TEXT EXCERPT ▸
^^^^^^^^^^^^^^^^
I was able to push the Ghia to the edge, but not out, of the hole. So I walked out to the nearby highway and hitched a ride from a trucker, who drove me down the road to a friend’s house. He knew a farmer with a tractor who pulled the car out of the mud for me. Then a morning’s worth of scrubbing and cleaning and voilà! The evidence was washed away, and my parents never found out. Until now.
For refreshments, we’d drive an hour north into Oklahoma and to a certain remote roadside establishment whose owner stayed in business, I believe, principally on the strength of his alcohol sales to minors. This was the sort of place where if you could say, “Scotch and wa-wa,” they’d serve it to you.
We’d buy a couple cases of Jax, a barely potable regional brand, since defunct, which my buddies and I drank as we rumbled around, shooting rabbits. Any beer we didn’t finish off we’d bury and then disinter for consumption on our next hunting trip, unbothered by the ugly things that can happen inside a bottle of beer when it sits in a shallow grave in 115-degree weather for a week or two.
Eventually, we tired of the two-hour-round-trip drive to Oklahoma to purchase just a six-pack or three of 3–2 beer—that is, beer with a 3.2 percent alcohol content, about the equivalent of old apple juice. So on one excursion I bought several cases and secreted them away in the family camper, which we rarely used. This, of course, was my father’s signal to offer the camper for sale. When he took a potential buyer out one day to demonstrate its many features, Dad and his buyer found beer in drawers, closets and the fridge, everywhere I’d stuffed it.
Dad was angry with me. On the other hand, he didn’t have to buy any beer for the next couple of months.
These halcyon days finally skidded to a close with my graduation from Burkburnett High in June of 1964. Hubristically, I sent applications to first-tier universities such as Duke and Rice, not understanding at the time how thoroughly undereducated I really was. They, of course, rejected me, probably to a chorus of hoots and guffaws as they did.
So I chose Midwestern State as Kit had, and began my college education in a summer-school English class. I recall the course was taught by a good professor. He stunned me with a D on my first graded assignment. My life passed before my eyes.
TWELVE
I never have had a strong self-image, certainly not in my adult life. In high school, I considered myself pretty much a wimp. Bright dweeb says it pretty well.
Nor was I ever all that happy. I existed in what you might call a steady state; I could do my work and function day to day, but I was never at peace or happy or really ever felt good. Certainly from my college days forward, I always was off in the future somewhere, trying to get someplace so I could get out of whatever place I was. I was never able to be of the moment.
This was my mood, more or less, when my first depression descended in my freshman year at Midwestern. Anxiety and low self-esteem may have been my chronic companions, but the depression was acute. I didn’t mention anything about it to anybody. I just crawled into bed and stayed there. If I admitted I was depressed, then I’d be admitting a weakness, which I wouldn’t do. I also knew someone would want me to get help. I’d have to talk to somebody about it, share the fact that I felt miserable. Then I’d be forced to deal with it, and I didn’t want to do that.
But I did think about suicide. The pain and the feelings of hopelessness were that intense. After three or four months of this, I just sort of wandered out of it and began feeling a lot better—or at least not as bad. What didn’t go away was a new certainty within me: Barring the unforeseen (a fatal accident or mortal disease), the black dog someday would return and overwhelm me, and I would die by my own hand.
^^^^^^^^^^^^^^^^
DIRECTIONS ▸ Reproduce the memoir excerpt word for word, everything from "Eventually, we tired" down to "couple of months.".

(Saved entries)
^^^^^^^^^^^^^^^^
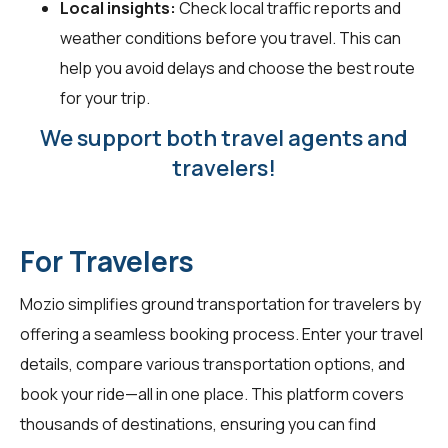
Local insights:
Check local traffic reports and
weather conditions before you travel. This can
help you avoid delays and choose the best route
for your trip.
We support both travel agents and
travelers!
For Travelers
Mozio simplifies ground transportation for
travelers
by
offering a seamless booking process. Enter your travel
details, compare various transportation options, and
book your ride—all in one place. This platform covers
thousands of destinations, ensuring you can find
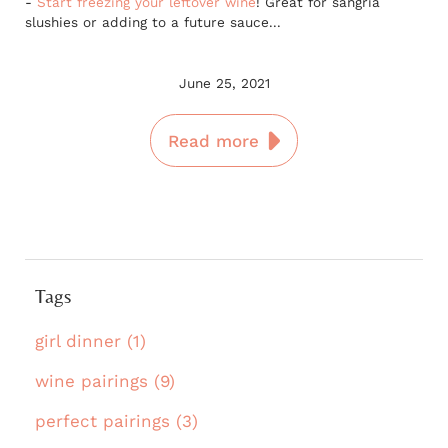
-
Start freezing your leftover wine
! Great for sangria
slushies or adding to a future sauce...
June 25, 2021
Read more
Tags
girl dinner (1)
wine pairings (9)
perfect pairings (3)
^^^^^^^^^^^^^^^^
TASK OUTPUT ▸
Eventually, we tired of the two-hour-round-trip drive to Oklahoma to purchase just a six-pack or three of 3–2 beer—that is, beer with a 3.2 percent alcohol content, about the equivalent of old apple juice. So on one excursion I bought several cases and secreted them away in the family camper, which we rarely used. This, of course, was my father’s signal to offer the camper for sale. When he took a potential buyer out one day to demonstrate its many features, Dad and his buyer found beer in drawers, closets and the fridge, everywhere I’d stuffed it.
Dad was angry with me. On the other hand, he didn’t have to buy any beer for the next couple of months.